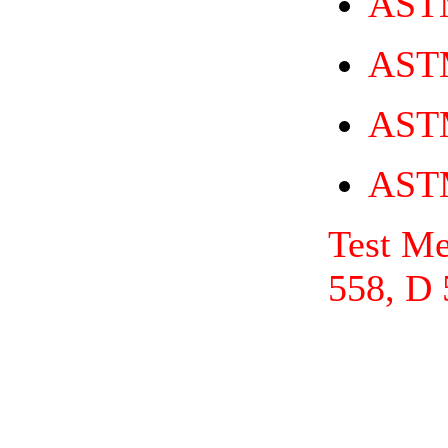
AST
AST
AST
AST
Test M
558, D 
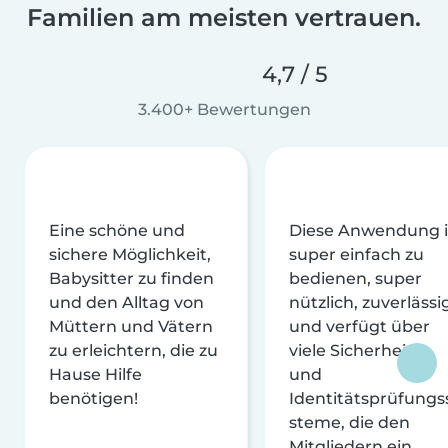
Familien am meisten vertrauen.
4,7 / 5
3.400+ Bewertungen
Eine schöne und
Diese Anwendung i
sichere Möglichkeit,
super einfach zu
Babysitter zu finden
bedienen, super
und den Alltag von
nützlich, zuverlässi
Müttern und Vätern
und verfügt über
zu erleichtern, die zu
viele Sicherheits-
Hause Hilfe
und
benötigen!
Identitätsprüfungs
steme, die den
Mitgliedern ein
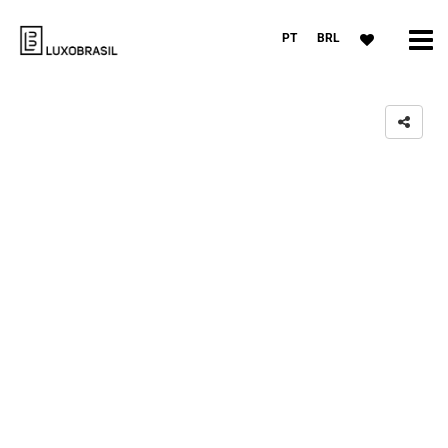
PT
BRL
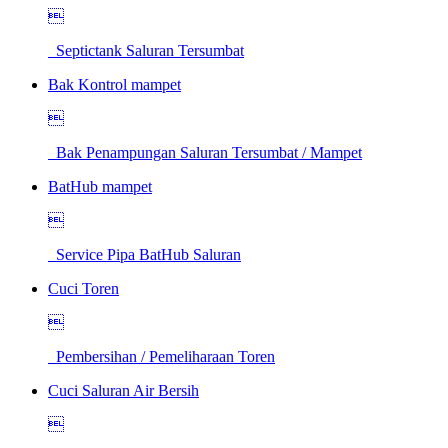

Septictank Saluran Tersumbat
Bak Kontrol mampet

Bak Penampungan Saluran Tersumbat / Mampet
BatHub mampet

Service Pipa BatHub Saluran
Cuci Toren

Pembersihan / Pemeliharaan Toren
Cuci Saluran Air Bersih


══════════════════════════════

- **What you have to do**
Give only the count of lines in the data that include the string "Toren".

- **Written solution**
2